* _WHAT NEEDS TO BE DONE_
From the entries, copy each line that includes "Brandnooz".

* _DATA SHOWN_
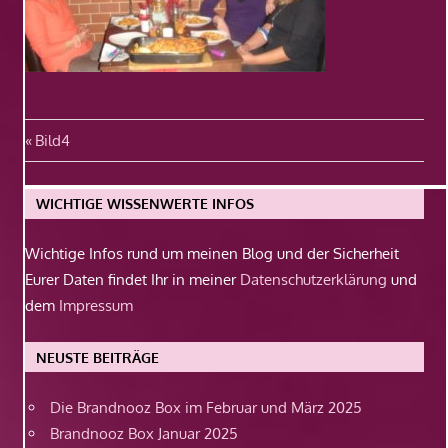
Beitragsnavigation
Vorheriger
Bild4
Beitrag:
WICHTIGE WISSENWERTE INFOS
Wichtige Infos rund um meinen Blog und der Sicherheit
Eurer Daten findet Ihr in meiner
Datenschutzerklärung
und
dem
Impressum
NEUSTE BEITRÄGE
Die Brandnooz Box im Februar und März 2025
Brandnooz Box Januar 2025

==

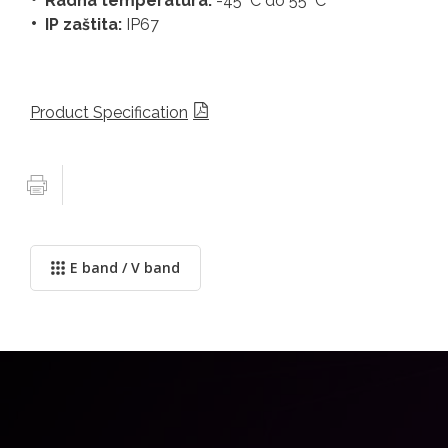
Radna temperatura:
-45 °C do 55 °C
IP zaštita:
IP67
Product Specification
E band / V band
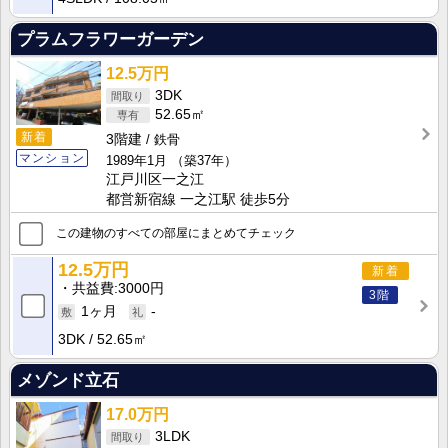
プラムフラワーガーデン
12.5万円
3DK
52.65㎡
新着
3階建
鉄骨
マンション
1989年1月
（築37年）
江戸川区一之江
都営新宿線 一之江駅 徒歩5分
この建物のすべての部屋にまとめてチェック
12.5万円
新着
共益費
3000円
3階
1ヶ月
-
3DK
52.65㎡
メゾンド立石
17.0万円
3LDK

* _EXERCISE RESPONSE_
Die Brandnooz Box im Februar und März 2025
Brandnooz Box Januar 2025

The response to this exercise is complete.